» **WORK REQUEST 1**: According to the page on theorem sigaradd, who contributed the theorem, and on what date?
» **WORK REQUEST 2**: Translate this sentence from the page on theorem sigaradd into Spanish: "Subtracting (double) area of A D C from A B C yields the (double) area of D B C."
» **WORK REQUEST 3**: Extend the page on theorem sigaradd, picking up after its final line.

» **SOURCE DOCUMENT**:

----------------

Theorem sigaradd 41055

Description: Subtracting (double) area of A D C from A B C yields the (double) area of D B C. (Contributed by Saveliy Skresanov, 23-Sep-2017.)

Hypotheses

Ref	Expression
sharhght.sigar	|- G = ( x e. CC , y e. CC |-> ( Im ` ( ( * ` x ) x. y ) ) )
sharhght.a	|- ( ph -> ( A e. CC /\ B e. CC /\ C e. CC ) )
sharhght.b	|- ( ph -> ( D e. CC /\ ( ( A - D ) G ( B - D ) ) = 0 ) )

Assertion

Ref	Expression
sigaradd	|- ( ph -> ( ( ( B - C ) G ( A - C ) ) - ( ( D - C ) G ( A - C ) ) ) = ( ( B - C ) G ( D - C ) ) )

Distinct variable groups:   x, y, A   x, B, y   x, C, y   x, D, y

Allowed substitution hints:   ph( x, y)   G( x, y)

----------------

» **RECORDED INFORMATION**:
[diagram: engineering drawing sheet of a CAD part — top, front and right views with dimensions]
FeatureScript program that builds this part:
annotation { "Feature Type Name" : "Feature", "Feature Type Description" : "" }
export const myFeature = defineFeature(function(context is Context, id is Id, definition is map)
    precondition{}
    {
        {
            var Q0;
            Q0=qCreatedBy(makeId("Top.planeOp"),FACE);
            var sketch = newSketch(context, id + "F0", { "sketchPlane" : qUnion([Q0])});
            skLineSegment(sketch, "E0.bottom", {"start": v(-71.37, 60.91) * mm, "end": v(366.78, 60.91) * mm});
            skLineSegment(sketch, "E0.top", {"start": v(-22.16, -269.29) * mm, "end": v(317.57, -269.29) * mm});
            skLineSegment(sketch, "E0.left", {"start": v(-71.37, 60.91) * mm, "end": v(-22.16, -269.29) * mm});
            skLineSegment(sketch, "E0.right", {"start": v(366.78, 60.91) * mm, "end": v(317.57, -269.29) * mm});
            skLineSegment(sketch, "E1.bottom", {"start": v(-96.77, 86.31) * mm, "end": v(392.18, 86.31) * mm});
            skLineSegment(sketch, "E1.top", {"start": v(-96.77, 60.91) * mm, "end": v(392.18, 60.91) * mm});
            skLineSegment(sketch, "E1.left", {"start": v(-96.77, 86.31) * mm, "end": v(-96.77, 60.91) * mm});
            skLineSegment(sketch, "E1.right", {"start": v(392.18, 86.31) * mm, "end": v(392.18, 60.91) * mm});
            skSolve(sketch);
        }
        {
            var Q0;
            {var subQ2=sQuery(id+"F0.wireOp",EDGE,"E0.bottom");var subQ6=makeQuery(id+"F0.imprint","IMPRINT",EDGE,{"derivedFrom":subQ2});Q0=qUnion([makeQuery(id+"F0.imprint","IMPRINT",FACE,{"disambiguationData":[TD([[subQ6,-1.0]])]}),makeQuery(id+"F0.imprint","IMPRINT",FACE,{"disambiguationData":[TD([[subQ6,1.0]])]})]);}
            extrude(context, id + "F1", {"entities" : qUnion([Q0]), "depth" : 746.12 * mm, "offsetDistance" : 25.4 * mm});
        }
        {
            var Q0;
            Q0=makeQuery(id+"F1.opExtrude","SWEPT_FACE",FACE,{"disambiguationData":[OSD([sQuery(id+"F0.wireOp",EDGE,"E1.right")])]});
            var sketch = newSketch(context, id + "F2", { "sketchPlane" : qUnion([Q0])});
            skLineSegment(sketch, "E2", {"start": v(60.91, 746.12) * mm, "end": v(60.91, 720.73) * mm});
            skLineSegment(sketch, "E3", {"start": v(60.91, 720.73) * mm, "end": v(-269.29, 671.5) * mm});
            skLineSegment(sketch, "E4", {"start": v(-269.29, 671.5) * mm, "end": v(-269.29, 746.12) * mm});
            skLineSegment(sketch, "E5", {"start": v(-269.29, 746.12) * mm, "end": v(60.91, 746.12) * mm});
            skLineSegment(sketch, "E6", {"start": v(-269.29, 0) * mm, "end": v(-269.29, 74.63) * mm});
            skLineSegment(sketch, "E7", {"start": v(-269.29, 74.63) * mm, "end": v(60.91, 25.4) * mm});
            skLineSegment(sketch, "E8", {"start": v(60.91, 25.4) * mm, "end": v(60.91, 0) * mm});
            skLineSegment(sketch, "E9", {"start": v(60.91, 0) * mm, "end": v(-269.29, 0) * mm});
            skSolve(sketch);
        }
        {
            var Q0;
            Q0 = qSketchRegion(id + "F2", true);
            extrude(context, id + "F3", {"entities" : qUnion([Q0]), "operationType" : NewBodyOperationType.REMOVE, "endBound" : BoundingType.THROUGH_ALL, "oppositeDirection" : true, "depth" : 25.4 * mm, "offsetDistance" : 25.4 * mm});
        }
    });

----------------

» **EXERCISE RESPONSE 1**: Saveliy Skresanov contributed it on 23-Sep-2017.

» **EXERCISE RESPONSE 2**: Restar el área (doble) de A D C de A B C da como resultado el área (doble) de D B C.

» **EXERCISE RESPONSE 3**:
Proof of Theorem sigaradd

Step	Hyp	Ref	Expression
1		sharhght.a	. . . . . . . 8 |- ( ph -> ( A e. CC /\ B e. CC /\ C e. CC ) )
2	1	simp1d 1073	. . . . . . 7 |- ( ph -> A e. CC )
3	1	simp3d 1075	. . . . . . 7 |- ( ph -> C e. CC )
4		sharhght.b	. . . . . . . 8 |- ( ph -> ( D e. CC /\ ( ( A - D ) G ( B - D ) ) = 0 ) )
5	4	simpld 475	. . . . . . 7 |- ( ph -> D e. CC )
6	2, 3, 5	nnncan1d 10426	. . . . . 6 |- ( ph -> ( ( A - C ) - ( A - D ) ) = ( D - C ) )
7	6	oveq2d 6666	. . . . 5 |- ( ph -> ( ( B - D ) G ( ( A - C ) - ( A - D ) ) ) = ( ( B - D ) G ( D - C ) ) )
8	1	simp2d 1074	. . . . . . 7 |- ( ph -> B e. CC )
9	8, 5	subcld 10392	. . . . . 6 |- ( ph -> ( B - D ) e. CC )
10	2, 3	subcld 10392	. . . . . 6 |- ( ph -> ( A - C ) e. CC )
11	2, 5	subcld 10392	. . . . . 6 |- ( ph -> ( A - D ) e. CC )
12		sharhght.sigar	. . . . . . 7 |- G = ( x e. CC , y e. CC |-> ( Im ` ( ( * ` x ) x. y ) ) )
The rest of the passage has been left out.